What this task involves
Write out each line of the entries exactly, starting at the first and finishing with the line that contains "o Scrub the".

Input

::::

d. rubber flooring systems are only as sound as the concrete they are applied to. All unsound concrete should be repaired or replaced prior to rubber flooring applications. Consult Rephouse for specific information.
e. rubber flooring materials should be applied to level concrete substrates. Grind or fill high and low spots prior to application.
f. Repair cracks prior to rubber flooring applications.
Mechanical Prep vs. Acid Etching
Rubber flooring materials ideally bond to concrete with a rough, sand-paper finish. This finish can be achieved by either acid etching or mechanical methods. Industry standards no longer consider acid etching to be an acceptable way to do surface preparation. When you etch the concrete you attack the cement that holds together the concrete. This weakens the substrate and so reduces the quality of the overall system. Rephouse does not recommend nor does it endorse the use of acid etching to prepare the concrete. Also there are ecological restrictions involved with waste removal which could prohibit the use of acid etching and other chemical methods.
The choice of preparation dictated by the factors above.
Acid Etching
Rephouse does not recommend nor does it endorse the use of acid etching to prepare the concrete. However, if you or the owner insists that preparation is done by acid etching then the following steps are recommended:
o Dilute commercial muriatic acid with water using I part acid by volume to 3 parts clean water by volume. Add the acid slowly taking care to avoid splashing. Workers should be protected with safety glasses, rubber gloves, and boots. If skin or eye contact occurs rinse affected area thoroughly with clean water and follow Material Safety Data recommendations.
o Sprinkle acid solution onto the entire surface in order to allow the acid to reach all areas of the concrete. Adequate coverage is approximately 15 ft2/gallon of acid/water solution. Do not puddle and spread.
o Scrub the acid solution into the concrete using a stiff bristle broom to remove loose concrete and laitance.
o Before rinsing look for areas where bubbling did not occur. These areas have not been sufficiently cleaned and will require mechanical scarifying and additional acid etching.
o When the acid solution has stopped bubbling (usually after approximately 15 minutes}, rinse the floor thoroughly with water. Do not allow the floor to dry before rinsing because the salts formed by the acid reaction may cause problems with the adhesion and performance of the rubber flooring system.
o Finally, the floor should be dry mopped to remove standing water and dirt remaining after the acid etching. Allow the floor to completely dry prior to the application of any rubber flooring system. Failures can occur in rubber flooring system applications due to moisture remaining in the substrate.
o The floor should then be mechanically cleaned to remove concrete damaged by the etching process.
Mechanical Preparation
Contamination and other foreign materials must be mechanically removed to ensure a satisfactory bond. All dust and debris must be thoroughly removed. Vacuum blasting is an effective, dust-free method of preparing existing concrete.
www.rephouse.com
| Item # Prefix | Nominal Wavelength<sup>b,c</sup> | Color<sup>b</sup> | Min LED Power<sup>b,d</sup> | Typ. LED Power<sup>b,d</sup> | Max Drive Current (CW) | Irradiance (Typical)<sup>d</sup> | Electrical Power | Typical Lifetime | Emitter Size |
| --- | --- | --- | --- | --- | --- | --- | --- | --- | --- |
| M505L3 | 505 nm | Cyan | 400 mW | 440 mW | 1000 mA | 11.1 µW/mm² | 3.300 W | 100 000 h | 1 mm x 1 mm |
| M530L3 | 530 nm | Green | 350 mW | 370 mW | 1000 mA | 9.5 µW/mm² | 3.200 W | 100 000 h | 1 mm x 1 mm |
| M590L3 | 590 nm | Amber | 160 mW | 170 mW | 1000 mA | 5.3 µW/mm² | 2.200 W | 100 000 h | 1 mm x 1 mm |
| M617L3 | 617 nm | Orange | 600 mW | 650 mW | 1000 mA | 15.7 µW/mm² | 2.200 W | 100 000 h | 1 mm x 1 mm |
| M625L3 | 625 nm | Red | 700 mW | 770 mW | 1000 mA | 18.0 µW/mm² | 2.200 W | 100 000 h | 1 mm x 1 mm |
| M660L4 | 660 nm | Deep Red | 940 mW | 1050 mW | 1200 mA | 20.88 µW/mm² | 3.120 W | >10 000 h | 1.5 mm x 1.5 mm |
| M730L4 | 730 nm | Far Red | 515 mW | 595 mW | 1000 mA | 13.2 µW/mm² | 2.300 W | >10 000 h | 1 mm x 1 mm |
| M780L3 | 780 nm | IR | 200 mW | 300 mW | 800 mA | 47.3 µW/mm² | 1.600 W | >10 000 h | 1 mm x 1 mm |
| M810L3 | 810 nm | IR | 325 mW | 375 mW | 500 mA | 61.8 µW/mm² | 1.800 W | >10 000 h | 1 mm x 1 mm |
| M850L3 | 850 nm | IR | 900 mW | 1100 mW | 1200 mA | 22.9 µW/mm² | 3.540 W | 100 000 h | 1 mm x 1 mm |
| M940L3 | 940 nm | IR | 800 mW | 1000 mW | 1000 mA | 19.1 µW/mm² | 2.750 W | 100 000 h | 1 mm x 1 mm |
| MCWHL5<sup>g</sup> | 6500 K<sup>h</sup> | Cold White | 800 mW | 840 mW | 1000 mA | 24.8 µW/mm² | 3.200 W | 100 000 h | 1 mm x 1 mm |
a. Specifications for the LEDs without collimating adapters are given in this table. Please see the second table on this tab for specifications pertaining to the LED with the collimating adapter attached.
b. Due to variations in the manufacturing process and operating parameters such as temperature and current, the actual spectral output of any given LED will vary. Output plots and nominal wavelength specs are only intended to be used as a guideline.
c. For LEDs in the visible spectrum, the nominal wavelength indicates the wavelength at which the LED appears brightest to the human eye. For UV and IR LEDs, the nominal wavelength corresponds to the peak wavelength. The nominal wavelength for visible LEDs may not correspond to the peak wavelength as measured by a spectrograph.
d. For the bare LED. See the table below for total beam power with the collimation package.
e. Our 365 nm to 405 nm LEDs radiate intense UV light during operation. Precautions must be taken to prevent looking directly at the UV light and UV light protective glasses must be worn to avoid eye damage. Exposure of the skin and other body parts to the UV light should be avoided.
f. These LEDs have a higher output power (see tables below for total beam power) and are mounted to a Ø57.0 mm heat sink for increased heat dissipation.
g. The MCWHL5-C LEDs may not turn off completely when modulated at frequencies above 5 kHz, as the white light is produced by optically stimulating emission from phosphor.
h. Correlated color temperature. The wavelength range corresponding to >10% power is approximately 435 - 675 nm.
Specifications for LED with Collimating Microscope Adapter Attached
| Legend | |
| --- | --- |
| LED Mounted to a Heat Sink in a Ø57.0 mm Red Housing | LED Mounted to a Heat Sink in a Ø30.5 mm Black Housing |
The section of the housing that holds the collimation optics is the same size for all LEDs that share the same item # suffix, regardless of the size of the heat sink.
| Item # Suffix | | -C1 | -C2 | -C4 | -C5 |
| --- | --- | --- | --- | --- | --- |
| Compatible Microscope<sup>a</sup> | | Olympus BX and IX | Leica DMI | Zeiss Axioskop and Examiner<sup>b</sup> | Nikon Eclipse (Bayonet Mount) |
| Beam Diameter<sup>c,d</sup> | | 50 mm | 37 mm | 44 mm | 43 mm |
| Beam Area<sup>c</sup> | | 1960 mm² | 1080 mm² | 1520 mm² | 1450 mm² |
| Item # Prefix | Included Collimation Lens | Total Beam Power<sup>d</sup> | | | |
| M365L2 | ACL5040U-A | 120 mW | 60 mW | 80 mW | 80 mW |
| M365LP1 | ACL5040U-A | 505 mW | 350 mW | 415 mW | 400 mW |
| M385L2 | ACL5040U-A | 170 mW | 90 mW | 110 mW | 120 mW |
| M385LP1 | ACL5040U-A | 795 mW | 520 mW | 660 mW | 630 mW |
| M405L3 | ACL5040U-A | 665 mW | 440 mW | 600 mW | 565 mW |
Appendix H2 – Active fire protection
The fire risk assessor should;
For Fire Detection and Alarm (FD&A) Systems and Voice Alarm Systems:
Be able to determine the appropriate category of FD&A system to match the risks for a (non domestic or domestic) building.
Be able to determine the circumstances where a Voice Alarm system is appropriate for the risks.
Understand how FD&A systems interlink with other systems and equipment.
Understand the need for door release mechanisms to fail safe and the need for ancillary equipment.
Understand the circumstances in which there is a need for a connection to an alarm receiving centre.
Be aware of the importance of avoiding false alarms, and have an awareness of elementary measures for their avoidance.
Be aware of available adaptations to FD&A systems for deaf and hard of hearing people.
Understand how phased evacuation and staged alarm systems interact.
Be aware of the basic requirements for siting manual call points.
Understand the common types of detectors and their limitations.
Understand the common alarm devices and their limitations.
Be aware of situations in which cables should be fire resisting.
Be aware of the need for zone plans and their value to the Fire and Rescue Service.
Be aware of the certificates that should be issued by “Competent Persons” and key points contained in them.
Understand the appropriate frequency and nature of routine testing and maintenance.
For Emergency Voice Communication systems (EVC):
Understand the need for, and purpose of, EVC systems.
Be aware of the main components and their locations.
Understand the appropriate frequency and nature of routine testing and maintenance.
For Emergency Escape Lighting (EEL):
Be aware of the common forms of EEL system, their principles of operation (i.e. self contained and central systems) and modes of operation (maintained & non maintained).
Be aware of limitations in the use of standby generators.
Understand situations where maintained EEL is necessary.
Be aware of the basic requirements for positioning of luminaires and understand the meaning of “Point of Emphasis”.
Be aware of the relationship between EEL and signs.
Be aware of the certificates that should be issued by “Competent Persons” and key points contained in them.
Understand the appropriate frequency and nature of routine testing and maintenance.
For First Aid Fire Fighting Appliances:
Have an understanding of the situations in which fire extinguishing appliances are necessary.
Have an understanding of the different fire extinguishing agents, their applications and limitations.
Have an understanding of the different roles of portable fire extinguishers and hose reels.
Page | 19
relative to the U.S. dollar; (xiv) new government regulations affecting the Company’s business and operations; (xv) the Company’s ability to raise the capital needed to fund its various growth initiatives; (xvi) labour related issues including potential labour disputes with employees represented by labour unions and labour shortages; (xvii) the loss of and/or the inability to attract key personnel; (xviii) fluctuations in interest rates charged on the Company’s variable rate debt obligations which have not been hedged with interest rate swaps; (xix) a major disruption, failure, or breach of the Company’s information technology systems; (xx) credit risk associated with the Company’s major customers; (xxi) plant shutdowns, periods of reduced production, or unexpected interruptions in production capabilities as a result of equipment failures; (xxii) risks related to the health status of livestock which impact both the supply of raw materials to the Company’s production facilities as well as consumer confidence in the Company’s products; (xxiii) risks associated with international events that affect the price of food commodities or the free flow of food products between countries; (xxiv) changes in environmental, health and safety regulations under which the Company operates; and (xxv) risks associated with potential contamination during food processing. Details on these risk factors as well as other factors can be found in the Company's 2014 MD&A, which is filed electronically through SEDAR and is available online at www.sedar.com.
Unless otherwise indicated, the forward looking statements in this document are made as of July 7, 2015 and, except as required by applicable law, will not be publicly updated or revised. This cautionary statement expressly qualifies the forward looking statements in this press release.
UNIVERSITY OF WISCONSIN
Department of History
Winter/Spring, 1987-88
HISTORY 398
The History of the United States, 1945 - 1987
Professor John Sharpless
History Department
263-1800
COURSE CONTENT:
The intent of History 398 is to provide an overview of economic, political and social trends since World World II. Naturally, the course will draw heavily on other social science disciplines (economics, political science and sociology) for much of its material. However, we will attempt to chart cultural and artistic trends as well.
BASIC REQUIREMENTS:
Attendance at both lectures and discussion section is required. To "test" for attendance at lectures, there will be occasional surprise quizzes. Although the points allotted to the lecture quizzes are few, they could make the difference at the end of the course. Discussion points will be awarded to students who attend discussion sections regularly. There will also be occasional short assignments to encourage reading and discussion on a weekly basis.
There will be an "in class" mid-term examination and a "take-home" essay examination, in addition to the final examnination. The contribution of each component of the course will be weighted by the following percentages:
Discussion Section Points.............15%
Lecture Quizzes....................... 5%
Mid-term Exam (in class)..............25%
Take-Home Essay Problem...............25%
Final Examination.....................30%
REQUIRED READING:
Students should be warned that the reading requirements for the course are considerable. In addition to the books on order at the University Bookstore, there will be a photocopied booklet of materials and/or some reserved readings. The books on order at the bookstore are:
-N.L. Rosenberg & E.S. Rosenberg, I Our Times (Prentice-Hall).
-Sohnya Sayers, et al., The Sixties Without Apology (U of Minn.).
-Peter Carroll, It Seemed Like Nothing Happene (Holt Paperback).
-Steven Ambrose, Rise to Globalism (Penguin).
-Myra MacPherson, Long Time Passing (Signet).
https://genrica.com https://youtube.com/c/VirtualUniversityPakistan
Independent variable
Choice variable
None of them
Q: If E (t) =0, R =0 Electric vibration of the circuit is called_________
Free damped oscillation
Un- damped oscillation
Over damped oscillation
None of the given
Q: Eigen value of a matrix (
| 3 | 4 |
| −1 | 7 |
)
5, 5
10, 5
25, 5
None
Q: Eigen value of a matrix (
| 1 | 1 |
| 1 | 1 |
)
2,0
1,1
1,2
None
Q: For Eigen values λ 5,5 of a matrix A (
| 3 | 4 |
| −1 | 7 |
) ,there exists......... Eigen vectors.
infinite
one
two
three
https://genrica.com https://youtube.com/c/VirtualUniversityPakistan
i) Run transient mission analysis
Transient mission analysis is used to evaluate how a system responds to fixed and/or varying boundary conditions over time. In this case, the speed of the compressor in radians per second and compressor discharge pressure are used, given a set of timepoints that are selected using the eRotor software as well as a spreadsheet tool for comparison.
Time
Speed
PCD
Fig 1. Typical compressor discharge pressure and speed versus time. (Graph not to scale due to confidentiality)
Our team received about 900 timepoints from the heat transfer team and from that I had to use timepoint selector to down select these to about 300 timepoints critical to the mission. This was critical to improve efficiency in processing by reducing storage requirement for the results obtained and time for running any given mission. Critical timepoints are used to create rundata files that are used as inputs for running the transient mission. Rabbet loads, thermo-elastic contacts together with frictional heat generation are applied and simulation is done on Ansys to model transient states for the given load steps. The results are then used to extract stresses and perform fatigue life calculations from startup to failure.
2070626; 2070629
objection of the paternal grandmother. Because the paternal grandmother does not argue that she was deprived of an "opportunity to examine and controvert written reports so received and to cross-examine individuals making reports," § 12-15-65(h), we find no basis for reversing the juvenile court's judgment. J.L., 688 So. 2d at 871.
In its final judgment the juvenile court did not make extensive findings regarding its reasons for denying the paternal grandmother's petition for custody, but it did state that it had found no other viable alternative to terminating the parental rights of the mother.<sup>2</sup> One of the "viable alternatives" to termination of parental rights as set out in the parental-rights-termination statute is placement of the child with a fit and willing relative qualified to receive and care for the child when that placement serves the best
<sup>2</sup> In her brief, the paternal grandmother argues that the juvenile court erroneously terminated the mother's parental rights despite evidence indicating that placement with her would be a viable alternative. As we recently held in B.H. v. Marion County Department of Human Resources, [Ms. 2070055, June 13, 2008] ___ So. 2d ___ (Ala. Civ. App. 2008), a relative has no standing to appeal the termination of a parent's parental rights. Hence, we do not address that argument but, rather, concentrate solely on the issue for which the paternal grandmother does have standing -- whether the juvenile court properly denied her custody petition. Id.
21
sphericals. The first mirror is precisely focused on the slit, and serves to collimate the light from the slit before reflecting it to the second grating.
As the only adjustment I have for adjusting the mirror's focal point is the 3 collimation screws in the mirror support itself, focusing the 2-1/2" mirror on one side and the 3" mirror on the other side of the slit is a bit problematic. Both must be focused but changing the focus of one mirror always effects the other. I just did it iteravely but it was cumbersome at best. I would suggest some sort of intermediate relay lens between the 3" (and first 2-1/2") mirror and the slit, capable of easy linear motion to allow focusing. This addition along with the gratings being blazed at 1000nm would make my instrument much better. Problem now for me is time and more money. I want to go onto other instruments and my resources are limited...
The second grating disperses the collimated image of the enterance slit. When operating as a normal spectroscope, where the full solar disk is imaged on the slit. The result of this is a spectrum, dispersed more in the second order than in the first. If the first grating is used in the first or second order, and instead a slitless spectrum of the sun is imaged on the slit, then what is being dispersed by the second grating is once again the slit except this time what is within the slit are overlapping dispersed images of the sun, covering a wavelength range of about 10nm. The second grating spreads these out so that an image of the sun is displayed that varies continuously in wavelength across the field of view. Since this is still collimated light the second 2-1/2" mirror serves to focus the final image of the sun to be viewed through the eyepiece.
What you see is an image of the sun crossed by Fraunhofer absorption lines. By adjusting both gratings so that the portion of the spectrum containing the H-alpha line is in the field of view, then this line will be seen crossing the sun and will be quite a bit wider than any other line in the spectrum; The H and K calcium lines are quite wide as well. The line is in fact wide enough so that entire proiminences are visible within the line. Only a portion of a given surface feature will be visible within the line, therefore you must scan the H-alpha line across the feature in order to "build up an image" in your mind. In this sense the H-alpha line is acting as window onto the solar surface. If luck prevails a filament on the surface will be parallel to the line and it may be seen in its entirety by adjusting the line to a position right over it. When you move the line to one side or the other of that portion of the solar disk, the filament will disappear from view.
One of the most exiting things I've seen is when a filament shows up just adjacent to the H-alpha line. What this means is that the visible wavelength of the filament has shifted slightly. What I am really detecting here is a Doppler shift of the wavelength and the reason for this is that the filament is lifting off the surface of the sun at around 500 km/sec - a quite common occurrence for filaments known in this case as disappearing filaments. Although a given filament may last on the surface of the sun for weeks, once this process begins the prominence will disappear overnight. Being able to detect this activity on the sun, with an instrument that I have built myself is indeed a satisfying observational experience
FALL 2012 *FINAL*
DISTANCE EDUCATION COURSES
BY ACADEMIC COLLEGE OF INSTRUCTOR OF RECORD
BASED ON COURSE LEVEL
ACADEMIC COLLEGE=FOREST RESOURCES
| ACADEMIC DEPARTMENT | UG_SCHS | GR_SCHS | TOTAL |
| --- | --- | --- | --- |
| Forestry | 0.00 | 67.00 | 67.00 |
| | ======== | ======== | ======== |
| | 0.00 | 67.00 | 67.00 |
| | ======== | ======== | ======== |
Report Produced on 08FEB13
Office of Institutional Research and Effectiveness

::::

Written response
d. rubber flooring systems are only as sound as the concrete they are applied to. All unsound concrete should be repaired or replaced prior to rubber flooring applications. Consult Rephouse for specific information.
e. rubber flooring materials should be applied to level concrete substrates. Grind or fill high and low spots prior to application.
f. Repair cracks prior to rubber flooring applications.
Mechanical Prep vs. Acid Etching
Rubber flooring materials ideally bond to concrete with a rough, sand-paper finish. This finish can be achieved by either acid etching or mechanical methods. Industry standards no longer consider acid etching to be an acceptable way to do surface preparation. When you etch the concrete you attack the cement that holds together the concrete. This weakens the substrate and so reduces the quality of the overall system. Rephouse does not recommend nor does it endorse the use of acid etching to prepare the concrete. Also there are ecological restrictions involved with waste removal which could prohibit the use of acid etching and other chemical methods.
The choice of preparation dictated by the factors above.
Acid Etching
Rephouse does not recommend nor does it endorse the use of acid etching to prepare the concrete. However, if you or the owner insists that preparation is done by acid etching then the following steps are recommended:
o Dilute commercial muriatic acid with water using I part acid by volume to 3 parts clean water by volume. Add the acid slowly taking care to avoid splashing. Workers should be protected with safety glasses, rubber gloves, and boots. If skin or eye contact occurs rinse affected area thoroughly with clean water and follow Material Safety Data recommendations.
o Sprinkle acid solution onto the entire surface in order to allow the acid to reach all areas of the concrete. Adequate coverage is approximately 15 ft2/gallon of acid/water solution. Do not puddle and spread.
o Scrub the acid solution into the concrete using a stiff bristle broom to remove loose concrete and laitance.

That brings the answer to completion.